Incomprensiblemente subvalorada en el momento de su estreno, “Groundhog day” va por el camino, a día de hoy, de convertirse en un clásico de la comedia norteamericana. Me siento orgulloso de pertenecer a esa cada vez más numerosa legión de incondicionales de esta película que hubiera podido firmar Sturges, Wilder o el mismísimo Capra y que, como los grandes vinos, envejecerá con solera y dignidad hasta codearse sin complejos con otras obras maestras de antaño como “Las tres noches de Eva”, “El apartamento” o “¡ Qué bello es vivir !”. Tiempo al tiempo.
Resulta por lo menos curioso hasta que punto un patético trailer o una promoción chapucera pueden convertirse en un arma de doble filo. Me explicaré:
He visto por primera vez “Groundhog day” casi 15 años después de su estreno. Increíble, pero cierto.
¿ Hasta qué punto nos afecta el marketing, la presión mediática, el “bombo y platillo”, las ( antiguas ) avalanchas en las colas de los cines ?. Personalmente ( y por fortuna ) muy poco. Soy profundamente reacio a consumir cine palomitero y las grandes superproducciones construídas a base de talonario me la traen floja. Francamente, si alguna vez me he dejado llevar por “el ímpetu de la manada” el resultado ha sido irremediablemente nefasto.
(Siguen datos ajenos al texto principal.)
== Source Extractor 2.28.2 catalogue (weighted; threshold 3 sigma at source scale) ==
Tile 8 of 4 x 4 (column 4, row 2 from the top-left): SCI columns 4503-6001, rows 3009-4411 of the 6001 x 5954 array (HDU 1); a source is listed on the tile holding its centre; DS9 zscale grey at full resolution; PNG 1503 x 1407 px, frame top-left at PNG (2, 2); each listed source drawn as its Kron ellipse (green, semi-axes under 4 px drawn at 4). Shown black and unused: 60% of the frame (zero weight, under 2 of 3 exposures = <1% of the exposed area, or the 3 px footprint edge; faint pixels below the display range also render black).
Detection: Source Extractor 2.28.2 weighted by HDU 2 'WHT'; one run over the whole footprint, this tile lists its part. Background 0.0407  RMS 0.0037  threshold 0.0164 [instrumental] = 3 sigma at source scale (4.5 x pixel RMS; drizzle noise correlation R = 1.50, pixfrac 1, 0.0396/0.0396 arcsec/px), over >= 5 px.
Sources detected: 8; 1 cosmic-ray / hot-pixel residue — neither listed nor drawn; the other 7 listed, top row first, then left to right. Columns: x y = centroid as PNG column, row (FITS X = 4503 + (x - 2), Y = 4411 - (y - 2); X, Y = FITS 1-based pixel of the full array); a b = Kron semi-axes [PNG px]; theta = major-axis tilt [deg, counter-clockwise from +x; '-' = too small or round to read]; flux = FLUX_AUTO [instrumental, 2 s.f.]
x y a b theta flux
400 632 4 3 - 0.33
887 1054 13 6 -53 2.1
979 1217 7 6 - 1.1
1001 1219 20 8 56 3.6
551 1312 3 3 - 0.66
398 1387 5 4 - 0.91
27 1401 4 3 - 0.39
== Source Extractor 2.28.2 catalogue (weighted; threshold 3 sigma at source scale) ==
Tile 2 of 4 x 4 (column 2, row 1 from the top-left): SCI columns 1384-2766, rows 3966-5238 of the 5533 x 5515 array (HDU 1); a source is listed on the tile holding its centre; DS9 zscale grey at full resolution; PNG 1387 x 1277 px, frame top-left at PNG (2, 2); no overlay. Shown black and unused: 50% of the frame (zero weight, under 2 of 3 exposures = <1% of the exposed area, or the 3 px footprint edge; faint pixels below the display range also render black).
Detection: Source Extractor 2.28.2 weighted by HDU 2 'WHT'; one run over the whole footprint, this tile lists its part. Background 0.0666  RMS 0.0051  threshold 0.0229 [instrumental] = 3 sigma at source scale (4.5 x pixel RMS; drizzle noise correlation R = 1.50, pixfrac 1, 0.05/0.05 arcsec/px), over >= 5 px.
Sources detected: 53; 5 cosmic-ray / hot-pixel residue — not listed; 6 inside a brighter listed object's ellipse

En cambio, las recomendaciones más personales, francas y sensatas, me han conducido indefectiblemente a beneficiarme de auténticos “pecios” cinematográficos, tesoros con demasiada frecuencia ocultos entre toneladas y toneladas de bazofia. En este caso, el inefable boca a boca ha seguido su curso y, como casi siempre, ha funcionado con parsimoniosa eficacia. Ya lo dice el refrán: “lo bueno siempre se hace esperar”. Gracias Txarly, gracias Grandine, por revelarme obras como la que nos ocupa. Sin vuestro poder de convicción nunca habría llegado hasta ella.
spoiler:
Por lo demás, poco más a añadir a las extraordinarias críticas de JFH, Amor perro y vircenguetorix. “Groundhog day” constituye una “rara avis” cuyas credenciales la asocian inicialmente a la siempre defenestrada “comedia romántica”, género habitualmente emparentado a productos de marcado carácter gazmoño, tontorrón o supérfluo. Craso error si ello lo pretendemos atribuir a “Groundhog day”. La película de Ramis es en realidad una comedia inteligente, endiabladamente divertida y, por si fuera poco, rebosante de referencias para todos los gustos: éticas ( la evolución desde el egoísmo más recalcitrante al altruismo más loable ), metafísicas ( el dúo inmortalidad - eternidad ), literarias ( ¿ Quién no rememora al Mr. Scrooge de “Cuento de Navidad” de Charles Dickens en la figura de Phil ), cinéfilas ( Bill Murray reencarnando una singular versión de James Stewart en “¡ Qué bello es vivir !” ) e incluso mitológicas ( el castigo de Sísifo ). ¿ Qué más añadir ?..., ¿ Un guión que roza la cuadratura del círculo ?, ¿ Unas interpretraciones de Oscar sin Oscar ?, ¿ el “deja vu” llevado al paroxismo ?, ¿ una pesadilla descojonante ?...
En fín, una película sin desperdicio. Véanla…, una…, dos…, tres veces. Yo pienso hacerlo.
Por cierto, esta película es de 9 para arriba, pero no se lo digais a quién no merezca verla. Yo prometo subirle la nota la próxima vez que la vea.